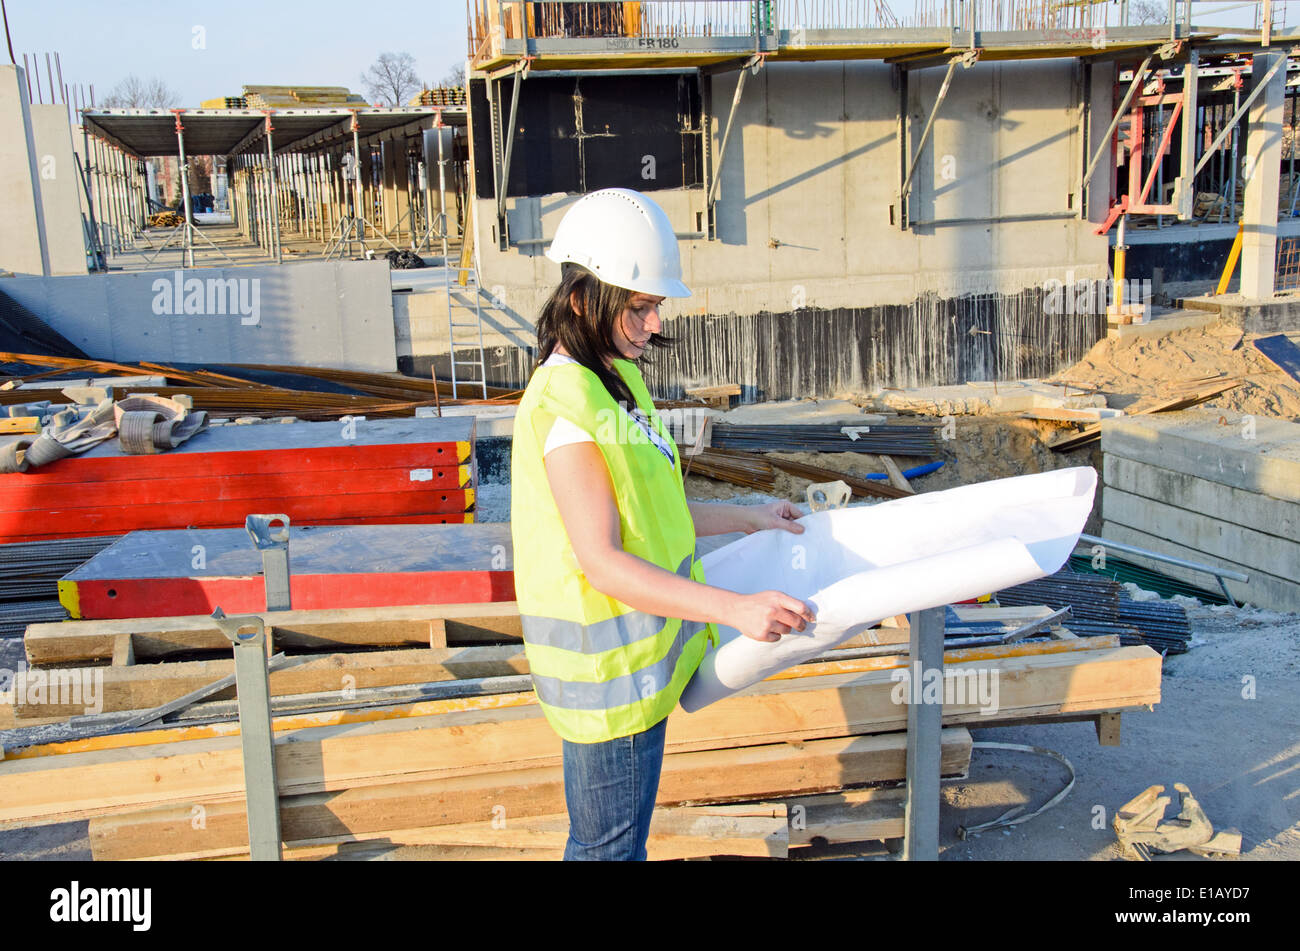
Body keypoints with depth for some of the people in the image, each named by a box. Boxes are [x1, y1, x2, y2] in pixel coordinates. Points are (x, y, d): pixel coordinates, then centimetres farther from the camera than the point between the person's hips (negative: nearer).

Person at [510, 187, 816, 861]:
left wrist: (746, 519, 23)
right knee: (609, 845, 6)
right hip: (606, 673, -9)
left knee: (603, 838, 22)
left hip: (637, 656, 9)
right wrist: (735, 609, -30)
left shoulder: (614, 379, 9)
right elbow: (603, 562, -26)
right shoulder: (565, 406, -23)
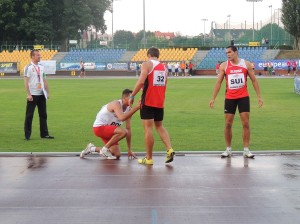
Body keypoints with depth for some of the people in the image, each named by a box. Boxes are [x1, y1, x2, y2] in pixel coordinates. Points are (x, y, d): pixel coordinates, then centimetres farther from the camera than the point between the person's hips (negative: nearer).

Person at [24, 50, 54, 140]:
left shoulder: (41, 67, 12)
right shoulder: (28, 67, -7)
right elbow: (26, 81, -13)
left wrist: (47, 92, 10)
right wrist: (28, 94, -20)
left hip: (41, 95, 6)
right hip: (32, 95, -6)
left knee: (43, 115, 9)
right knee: (29, 115, -2)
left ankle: (44, 134, 16)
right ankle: (27, 135, 4)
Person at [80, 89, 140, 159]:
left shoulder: (128, 109, 2)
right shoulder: (116, 104, -21)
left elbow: (128, 129, 5)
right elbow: (122, 118, -43)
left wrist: (129, 150, 3)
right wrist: (136, 108, -42)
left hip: (109, 130, 9)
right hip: (99, 127, -9)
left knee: (117, 155, 3)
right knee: (123, 131, -31)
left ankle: (92, 148, 20)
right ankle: (105, 149, -12)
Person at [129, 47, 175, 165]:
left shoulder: (147, 64, -5)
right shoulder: (164, 68, 14)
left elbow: (141, 81, -17)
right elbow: (164, 85, 16)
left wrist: (132, 96, -11)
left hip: (148, 101, -6)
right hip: (160, 102, 6)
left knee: (148, 128, -2)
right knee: (159, 126, 18)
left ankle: (148, 158, 1)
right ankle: (169, 149, 0)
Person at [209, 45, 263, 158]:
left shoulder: (246, 64, -1)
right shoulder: (224, 66, 0)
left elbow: (254, 80, 4)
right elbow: (218, 82, 2)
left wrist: (259, 96, 0)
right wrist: (213, 98, -3)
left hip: (243, 97, -1)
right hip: (229, 98, 1)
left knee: (245, 123, -2)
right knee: (228, 124, 2)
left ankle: (246, 150, 4)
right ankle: (228, 149, 14)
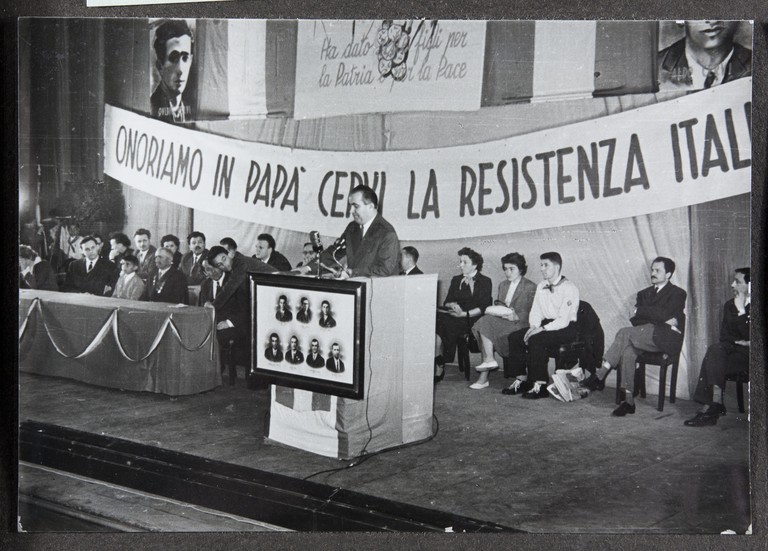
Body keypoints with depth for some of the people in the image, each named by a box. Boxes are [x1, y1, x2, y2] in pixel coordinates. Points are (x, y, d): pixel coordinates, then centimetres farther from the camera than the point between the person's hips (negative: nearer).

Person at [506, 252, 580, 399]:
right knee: (515, 337, -12)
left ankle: (540, 386, -28)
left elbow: (564, 320, -19)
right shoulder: (541, 287, 13)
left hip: (565, 328, -8)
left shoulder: (569, 288, -12)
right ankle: (521, 380, -9)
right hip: (545, 325, 8)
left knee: (536, 340, -33)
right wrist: (534, 326, -8)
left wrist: (542, 329, -26)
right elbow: (535, 312, 13)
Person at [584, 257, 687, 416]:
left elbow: (664, 314, -11)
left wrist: (641, 311, 0)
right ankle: (629, 401, -30)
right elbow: (635, 319, 9)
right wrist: (663, 319, -4)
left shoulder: (677, 294, 7)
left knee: (625, 333, -27)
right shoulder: (645, 293, 24)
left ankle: (600, 376, -26)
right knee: (628, 351, -29)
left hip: (666, 338, -5)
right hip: (646, 336, 5)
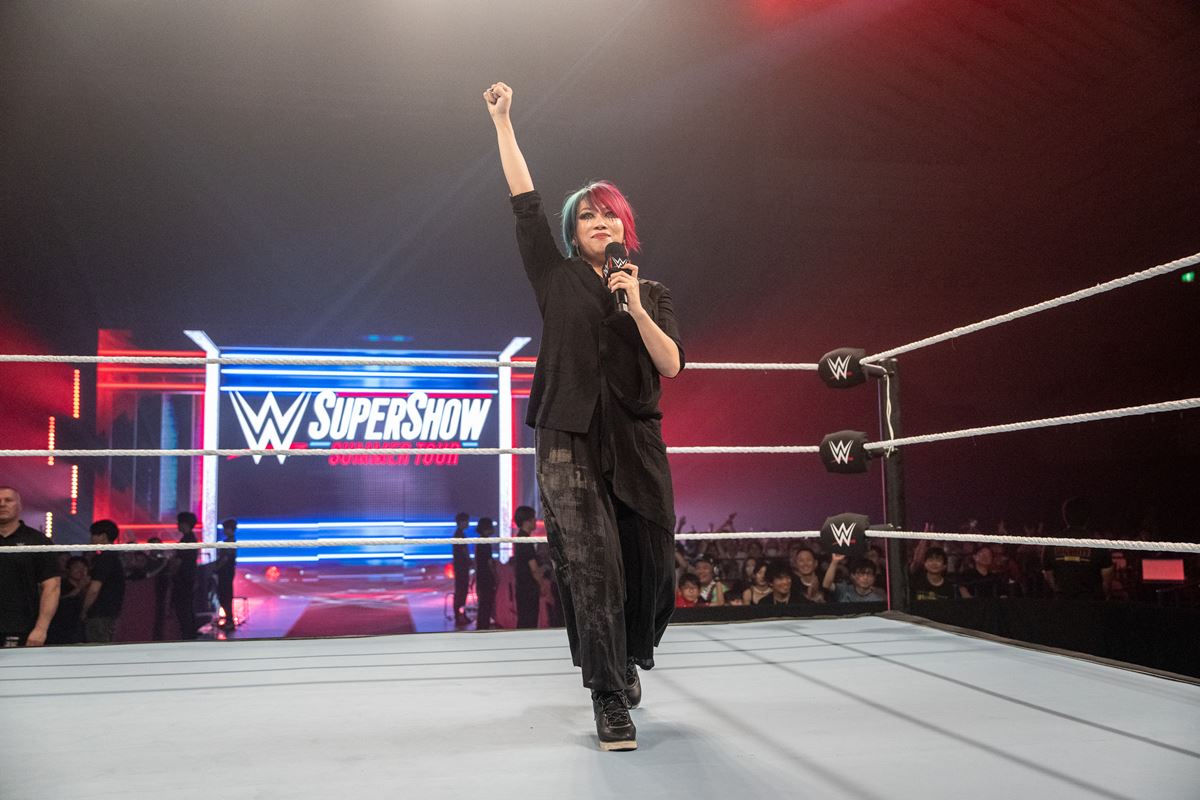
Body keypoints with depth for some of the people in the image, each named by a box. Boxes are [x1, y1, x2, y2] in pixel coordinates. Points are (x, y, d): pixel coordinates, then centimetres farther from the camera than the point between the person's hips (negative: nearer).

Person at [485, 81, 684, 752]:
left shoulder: (652, 293, 13)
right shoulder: (558, 278, 9)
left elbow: (671, 366, 1)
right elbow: (526, 202, 4)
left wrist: (637, 311, -13)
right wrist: (503, 121, 4)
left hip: (637, 444, 3)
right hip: (570, 443, -2)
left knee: (652, 568, 7)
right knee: (592, 570, -9)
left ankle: (631, 659, 35)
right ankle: (610, 701, 0)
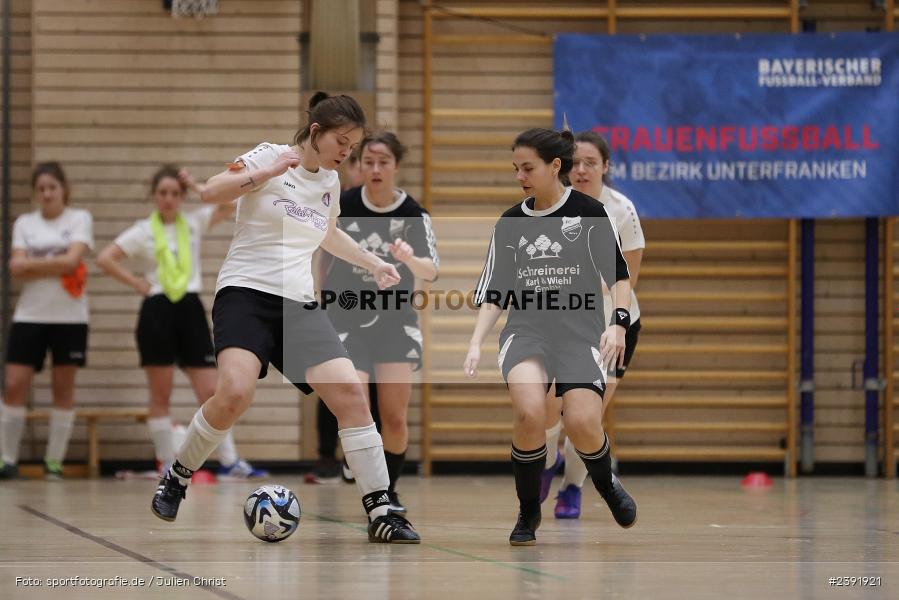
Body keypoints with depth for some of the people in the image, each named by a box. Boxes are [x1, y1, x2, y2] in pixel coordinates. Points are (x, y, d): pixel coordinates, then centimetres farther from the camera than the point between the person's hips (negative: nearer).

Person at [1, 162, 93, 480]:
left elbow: (72, 260, -14)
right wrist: (56, 265, -14)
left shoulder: (79, 219, 1)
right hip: (29, 315, 2)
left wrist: (31, 264, -10)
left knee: (63, 387, 2)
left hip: (69, 318, -2)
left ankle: (54, 461, 9)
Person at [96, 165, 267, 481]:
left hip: (191, 309, 2)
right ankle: (167, 463, 9)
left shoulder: (193, 223, 8)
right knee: (160, 396, 2)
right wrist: (137, 283, -6)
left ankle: (230, 462, -2)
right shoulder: (143, 231, 1)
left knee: (210, 391, -2)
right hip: (158, 311, -2)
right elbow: (105, 258, -5)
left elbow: (230, 206, -3)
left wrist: (197, 186, -4)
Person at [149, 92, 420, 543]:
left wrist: (373, 263, 31)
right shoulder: (270, 156, -4)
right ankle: (177, 479, -2)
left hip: (299, 303, 6)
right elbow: (211, 193, -16)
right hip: (245, 291, -6)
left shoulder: (330, 182, 16)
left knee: (349, 391, -13)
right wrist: (265, 173, -25)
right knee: (235, 393, -28)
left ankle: (380, 514, -9)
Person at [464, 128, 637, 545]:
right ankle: (528, 512, -7)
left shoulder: (588, 213, 0)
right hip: (526, 328, 2)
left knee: (582, 423, -20)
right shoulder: (510, 224, 11)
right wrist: (476, 344, 0)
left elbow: (619, 275, 3)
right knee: (528, 411, -28)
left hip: (579, 328, -2)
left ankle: (606, 484, 17)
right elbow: (495, 295, 13)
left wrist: (618, 324, -12)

==============================

INSTRUCTIONS FOR THE TASK:
Could you restate word for word the lines above, from the one that contains "left wrist: (373, 263, 31)" through the one that contains "left knee: (582, 423, -20)", and no others?

ANSWER BOX:
left wrist: (373, 263, 31)
right shoulder: (270, 156, -4)
right ankle: (177, 479, -2)
left hip: (299, 303, 6)
right elbow: (211, 193, -16)
right hip: (245, 291, -6)
left shoulder: (330, 182, 16)
left knee: (349, 391, -13)
right wrist: (265, 173, -25)
right knee: (235, 393, -28)
left ankle: (380, 514, -9)
Person at [464, 128, 637, 545]:
right ankle: (528, 512, -7)
left shoulder: (588, 213, 0)
right hip: (526, 328, 2)
left knee: (582, 423, -20)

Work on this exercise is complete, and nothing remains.